A significant amount of the book is set in immersive games that Dee is playing, and it was my own extensive LARP [live action role playing] experiences, as both player and G.M., that informed those sections more than anything else.
Now, while Atlas Alone is part of the Planetfall series, it’s also, like the other books, a stand-alone story. Why is it important for you that these books are self-contained novels?
My previous series [The Split Worlds] was five novels, all of which had to be read in a strict order or the story would suffer, and that was very stressful. Constantly having to say “please start with this one!” is tiresome in the age of social media, and maintaining attention for a series that long is hard. People are busy, and having to commit to a whole series is sometimes unappealing.

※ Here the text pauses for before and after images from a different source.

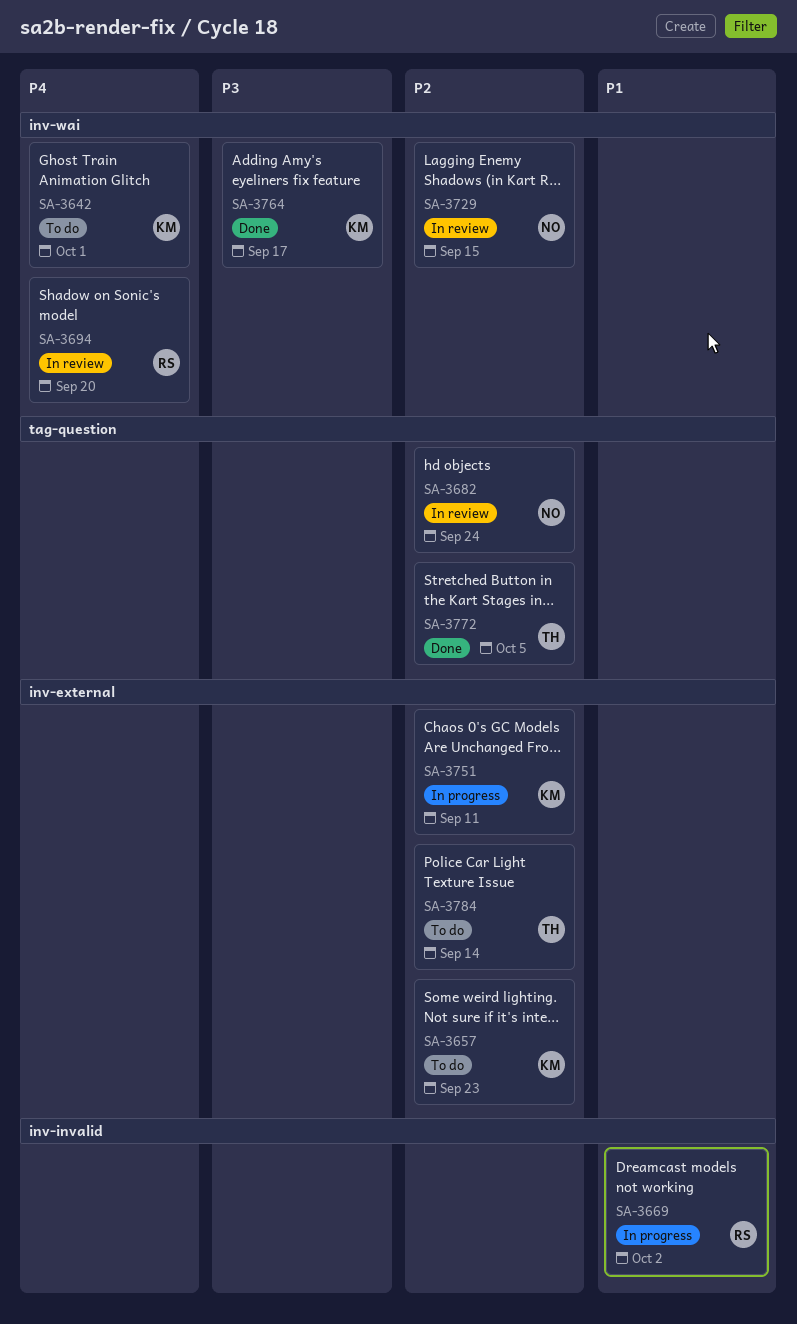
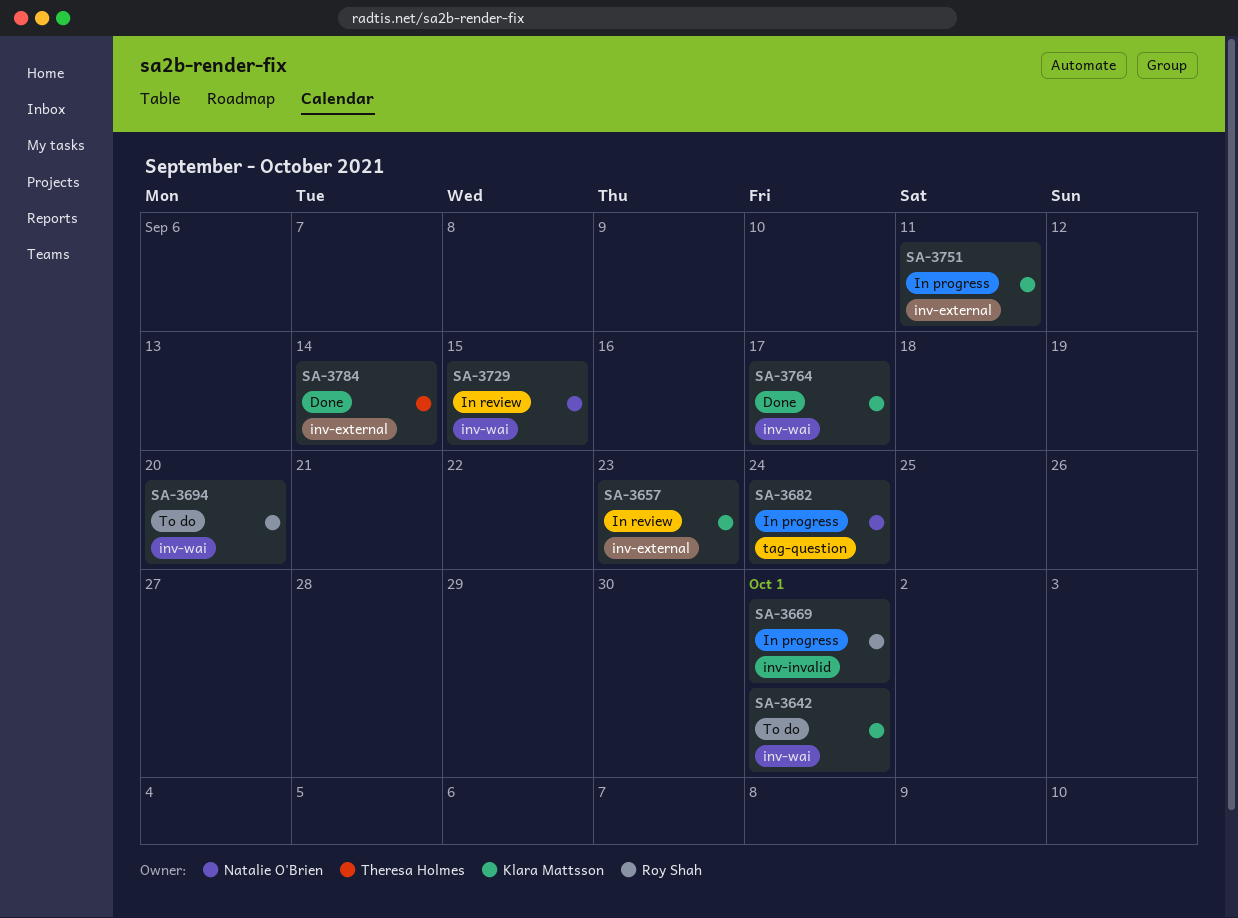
SA-3657, status: To do -> In review
SA-3669, due: Oct 2 -> Oct 1
SA-3682, status: In review -> In progress
SA-3694, status: In review -> To do
SA-3772: present -> none
SA-3784, status: To do -> Done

I also found that, as a reader, I missed the satisfaction of reading a novel and having a fully completed story. I wanted to give readers that feeling, regardless of where they jump into the Planetfall universe.
Having said that, what will someone get out of reading Atlas Alone after Planetfall, After Atlas, and Before Mars in order, and maybe even in rapid succession?

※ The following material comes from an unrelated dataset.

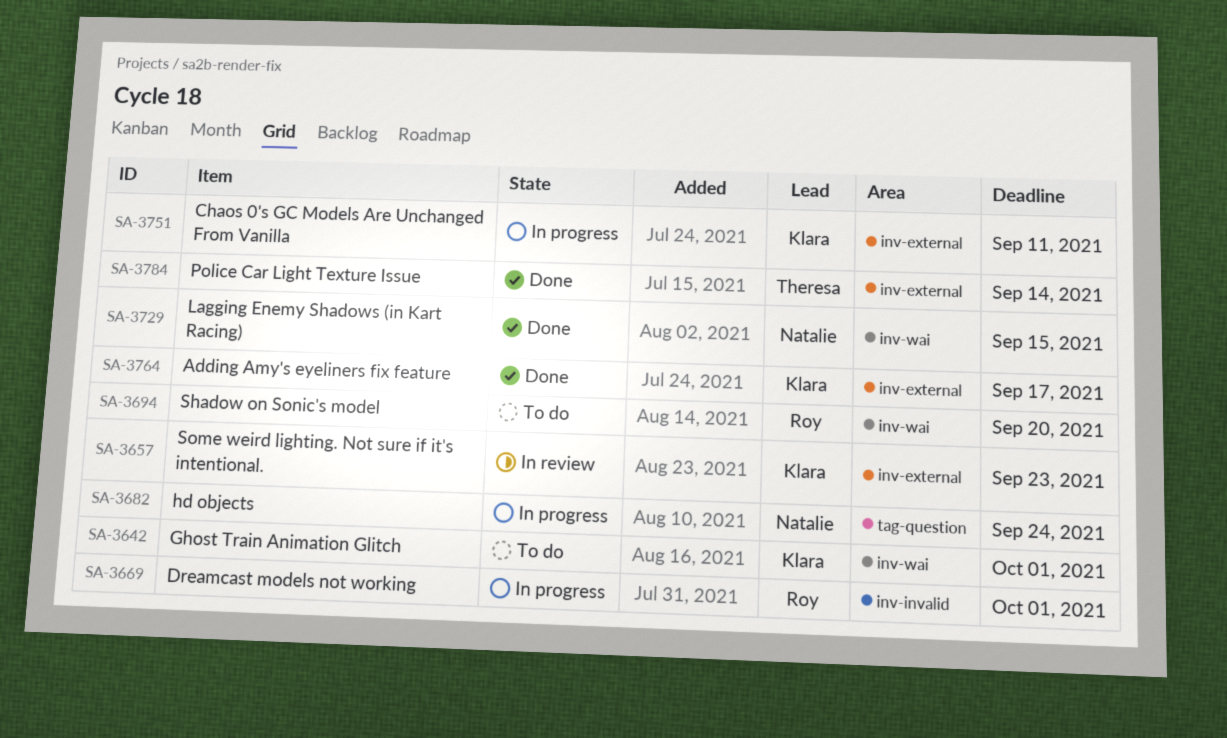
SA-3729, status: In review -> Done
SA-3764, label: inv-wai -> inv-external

All of the novels are interconnected and feature the impact of a few major events that have multiple effects on society, so reading all of them in publication order will give an appreciation of how they all fit together. Though I do think that it is better to read After Atlas before Atlas Alone, due to the latter being set six months later and featuring several of the same characters. There is one significant event that happens in After Atlas that will affect the experience of reading Before Mars, but I don’t think it spoils anything whichever order those two are read in — it just changes which characters the reader may be most worried about.
So what is your plan for this series? Do you have more books in the works?
I would like to write at least two more books in the series, but I am probably going to take a break from this universe first. I’ve been writing the Planetfall novels for several years now, and while I have had the opportunity to finish The Split Worlds series and also start a new one in novellas, Industrial Magic, during that time, I do think I would benefit from a break. Though I’m not able to say anything more about what I am planning at this stage, as discussions with my publishers are ongoing.
Understood. Now, going back to our Before Mars interview, at the time you said there was some interest in adapting the Planetfall books into a movie or TV show, but nothing had come of it yet. Is that still the case?
Yes, that’s still the case, and as for what is going on, the short answer is: the usual. Someone expresses interest, that interest is handled by my agent, and these things take a long time and often result in nothing happening. It is simply the nature of the Hollywood beast.
Finally, if someone enjoys Atlas Alone, and they’ve already read Planetfall, After Atlas, and Before Mars, which of your other novels would you suggest they read next?
Between Two Thorns, as that is the first novel in The Split Worlds series, the one that has to be read in order. That series is urban fantasy and very different to the Planetfall novels, but I do have lots and lots of readers who have loved both.